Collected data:
= = = =

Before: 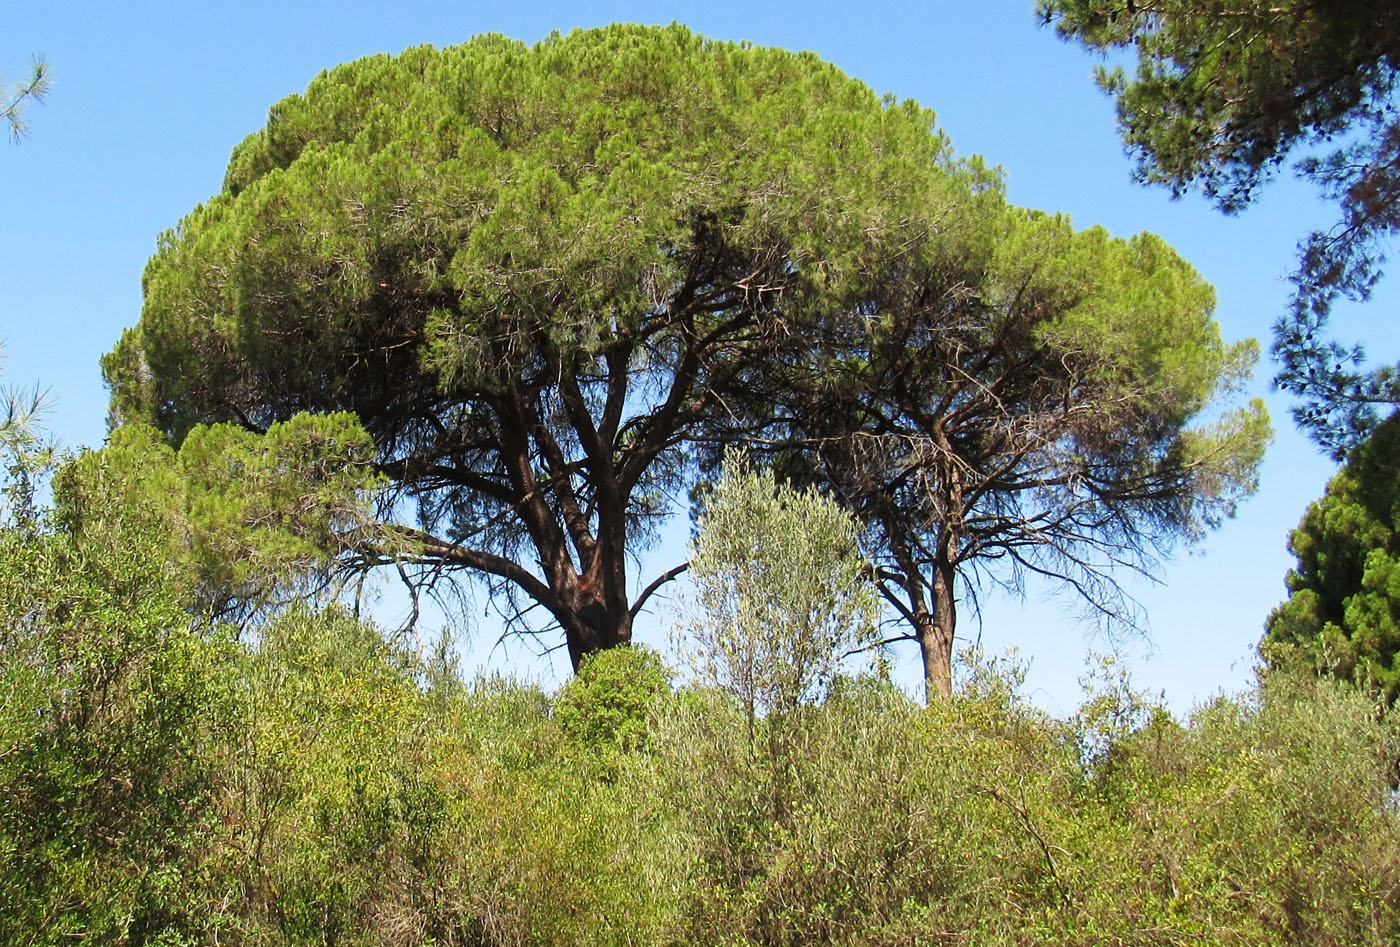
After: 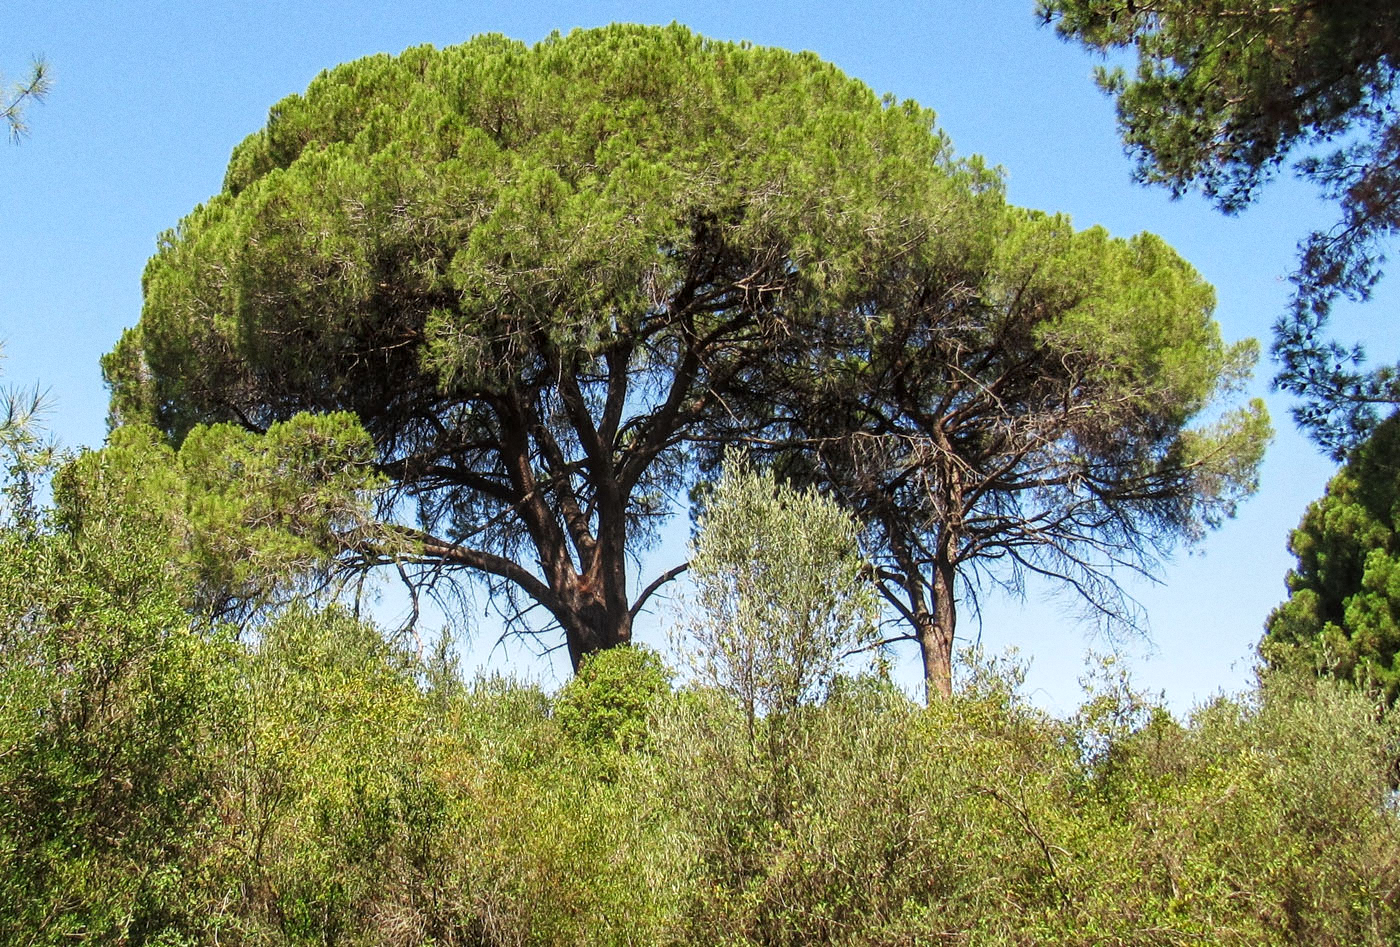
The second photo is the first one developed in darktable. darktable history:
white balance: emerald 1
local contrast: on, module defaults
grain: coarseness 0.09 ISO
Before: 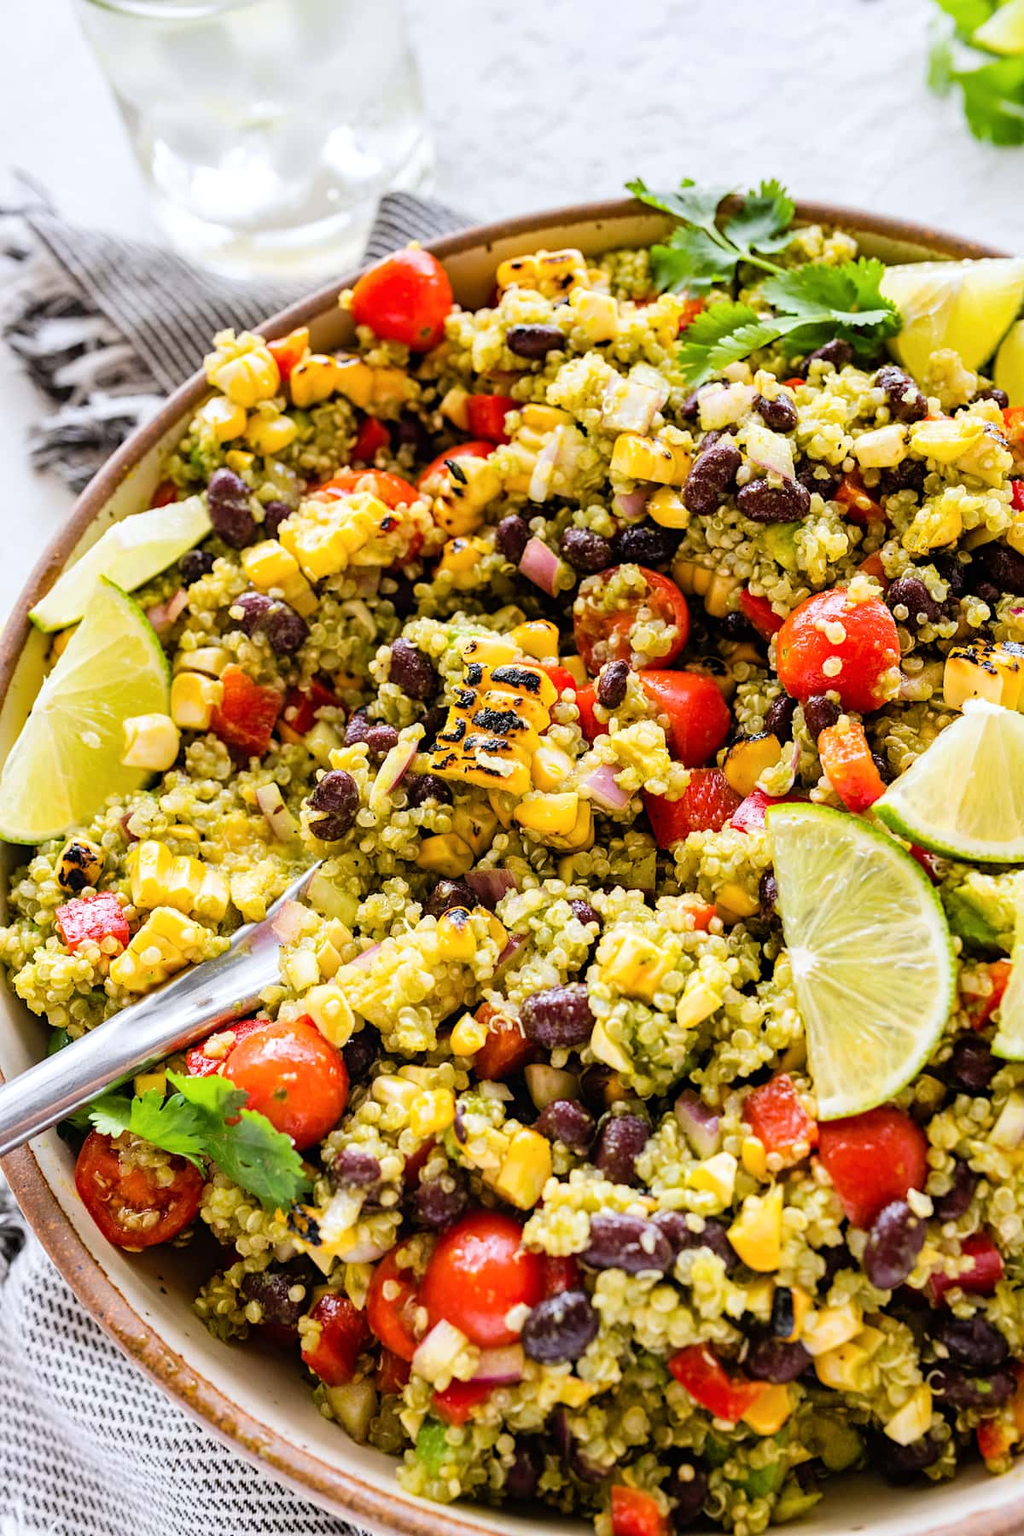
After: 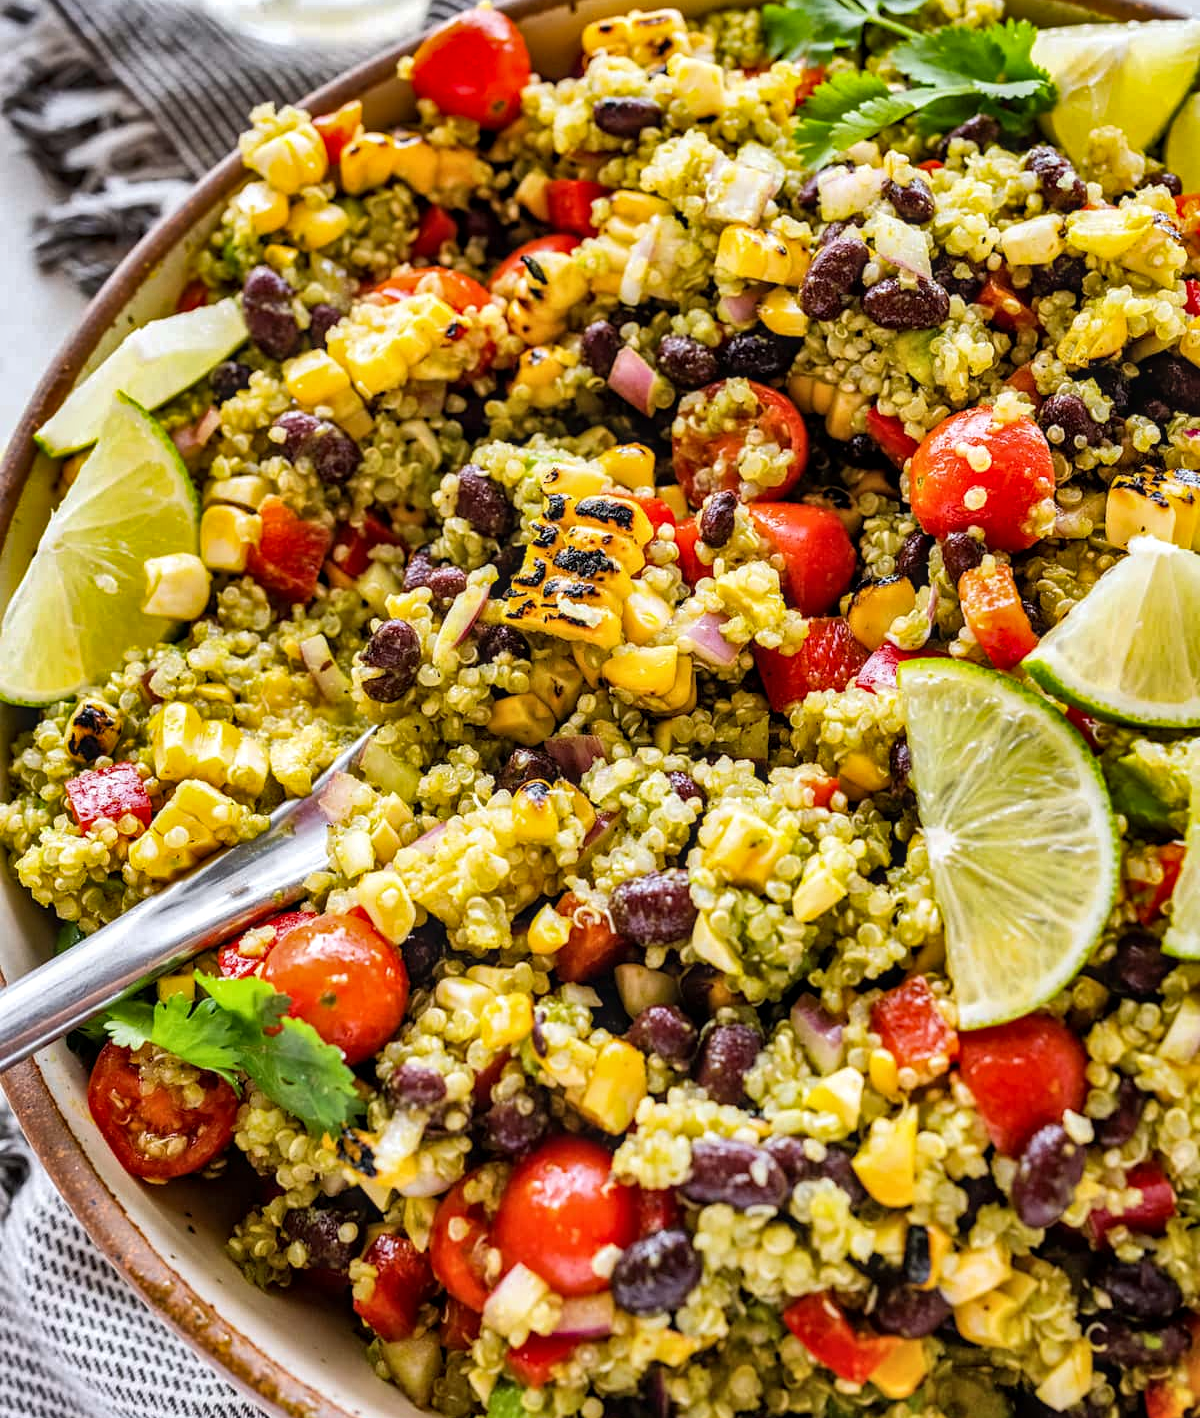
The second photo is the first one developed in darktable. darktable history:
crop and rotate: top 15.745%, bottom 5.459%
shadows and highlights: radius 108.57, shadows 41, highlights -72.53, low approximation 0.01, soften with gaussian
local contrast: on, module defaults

= = = =

THE EXERCISE: Reproduce all the rows above, changing "developed" to "processed" and leaving everything else unaltered. Omit the pictures from your answer.

PROBLEM SOLUTION:
Before: 
After: 
The second photo is the first one processed in darktable. darktable history:
white balance: emerald 1
local contrast: on, module defaults
grain: coarseness 0.09 ISO
Before: 
After: 
The second photo is the first one processed in darktable. darktable history:
crop and rotate: top 15.745%, bottom 5.459%
shadows and highlights: radius 108.57, shadows 41, highlights -72.53, low approximation 0.01, soften with gaussian
local contrast: on, module defaults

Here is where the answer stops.